Judaism is no different. In fact, Jewish law dictates certain
elements a casket must have in order to be considered kosher.
All of the caskets in Aurora Casket Company's Jewish Orthodox line are
made in accordance with Jewish law. Victoriaville, Aurora's partner in
wood casket manufacturing, is counseled by a rabbi to ensure that these
units meet Orthodox Jewish standards. Some of the standards these units
must meet are as follows:
Jewish tradition requires a simple, plain casket to reaffirm that
we are all equal in death.
Wooden dowels should be used instead of nails or screws.
If glue is used, it should be vegetable-based, not animal-based.
Jewish law requires the body be allowed to return to the earth as
soon as possible. Therefore, the casket must be made entirely from
wood, with several holes drilled in the bottom
to hasten decomposition and the body's return to earth.
The casket cannot be manufactured on the Sabbath.
The entire casket must be biodegradable, so only natural materials
are used in the interiors.
Because the casket needs to be biodegradable, the beds are not adjustable.

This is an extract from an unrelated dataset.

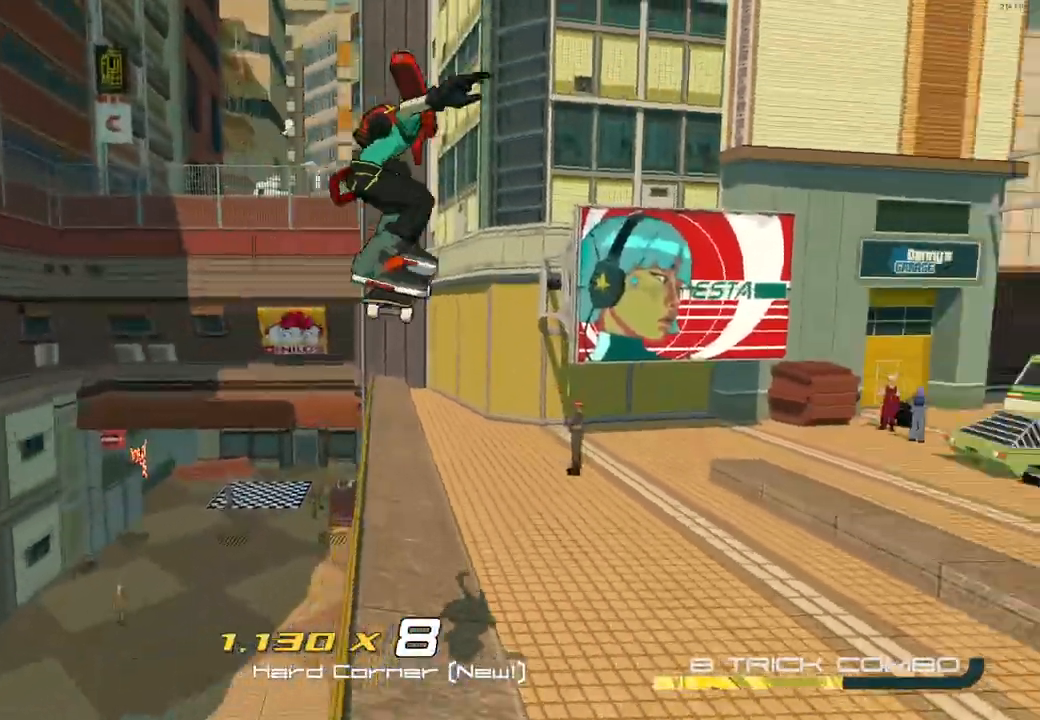
{"buttons": [], "left_stick": "right", "right_stick": "center", "events": [[400, "right_stick", "center"]]}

A special type of bed, called "wood wool," is used in the
manufacture of orthodox caskets. Wood wool is similar to steel wool
except, as the name implies, wood wool is actually wood, and the individual
strands of wool are larger than what's found in most steel wool. Wood
wool beds are large mattresses that typically fill about half the
casket, leaving the other half for the deceased.
Some Jewish Orthodox units have bottoms that are
pieced together out of four or five pieces of wood. In these caskets,
it's common to see 1/8" to 1/4" gaps between the boards instead
of holes drilled through the bottom.